(About this exercise):
Copy the entries that appear below in full, leaving out any picture among them.
+-------+
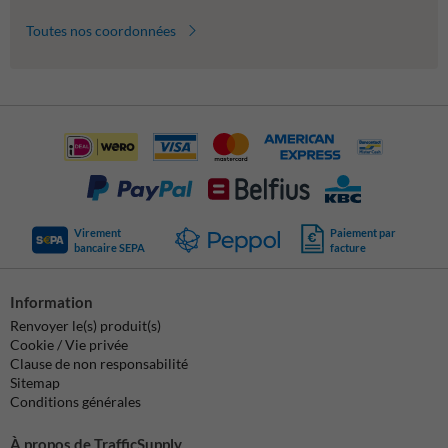
Toutes nos coordonnées
Virement
Paiement par
bancaire SEPA
facture
Information
Renvoyer le(s) produit(s)
Cookie / Vie privée
Clause de non responsabilité
Sitemap
Conditions générales
À propos de TrafficSupply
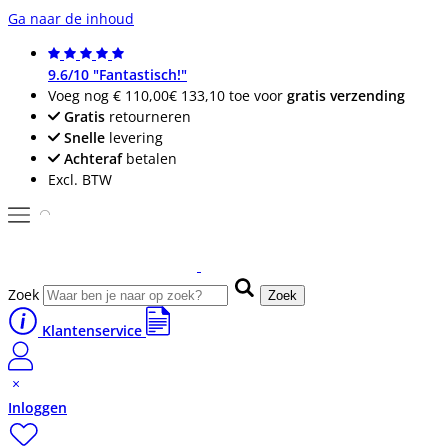
Ga naar de inhoud
9.6/10 "Fantastisch!"
Voeg nog
€ 110,00
€ 133,10
toe voor
gratis verzending
Gratis
retourneren
Snelle
levering
Achteraf
betalen
Excl. BTW
Zoek
Zoek
Klantenservice
Inloggen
+-------+
(Output for this task):
Toutes nos coordonnées
Virement
Paiement par
bancaire SEPA
facture
Information
Renvoyer le(s) produit(s)
Cookie / Vie privée
Clause de non responsabilité
Sitemap
Conditions générales
À propos de TrafficSupply
Ga naar de inhoud
9.6/10 "Fantastisch!"
Voeg nog
€ 110,00
€ 133,10
toe voor
gratis verzending
Gratis
retourneren
Snelle
levering
Achteraf
betalen
Excl. BTW
Zoek
Zoek
Klantenservice
Inloggen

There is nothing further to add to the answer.